Olivia might stay home and take care of him in his last years, but not
Victoria. They both knew she didn't have it in her. Or at least Olivia
knew it, she wondered if Victoria hadn't figured that out yet.

Could she really believe that she would be happy at home with him in
Croton? Not likely.

"I didn't say that. But maybe I'll go to live in Europe one day, when
we're older. Actually, I think I'd like living in England." The cause of
women's freedom was a lot more developed there, though it was not any
better received than in New York, or elsewhere in the United States. In
the past few months alone, at least half a dozen major suffragettes had
been arrested and sent to prison in England.

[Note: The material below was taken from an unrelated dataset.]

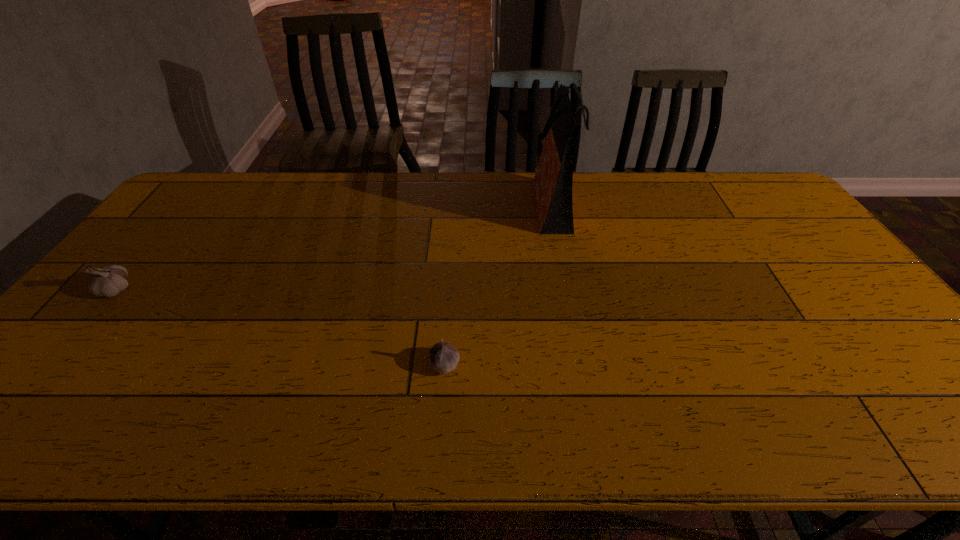
Identify the location of free spot that satisfies the following two spatial constraints: 1. on the front side of the rightmost object; 2. on the front side of the nearer garlic. (586, 364).

Image resolution: width=960 pixels, height=540 pixels. I want to click on vacant area in the image that satisfies the following two spatial constraints: 1. on the front side of the taller garlic; 2. on the left side of the right garlic, so click(56, 364).

Locate an element on the screen. This screenshot has height=540, width=960. vacant space that satisfies the following two spatial constraints: 1. on the front side of the second shortest object; 2. on the left side of the nearer garlic is located at coordinates (56, 364).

But Olivia was surprised by the things Victoria had said, particularly
about never getting married, and living in Europe. It all sounded so
foreign, and so strange, to Olivia, and it reminded her again of how
different they were. In spite of the similar instincts they sometimes
shared, and their apparent similarities, there were some enormous
differences between them.

"Maybe you should marry Charles Dawson, " Victoria was teasing her by
then, as they both began dressing for dinner with Bertie. "Since you
think he's so sweet. Maybe you'd like being married to him, " Victoria
said, as she did up the slide fastener on the back of Olivia's dress,
and then turned around to have hers done in turn. It was a new invention
that had just come into fashion that year, and it was incredibly easy,
and a vast improvement over rows of tiny buttons that tangled one's
fingers.

"Don't be stupid, " Olivia said of her sister's comment about Charles
Dawson. "I've only met him twice in my life, " Olivia said quietly.

"But you like him. Don't lie to me. I can see it."

"All right, so I like him. So what? He's intelligent and pleasant to
talk to, and terribly useful when my sister winds up in jail.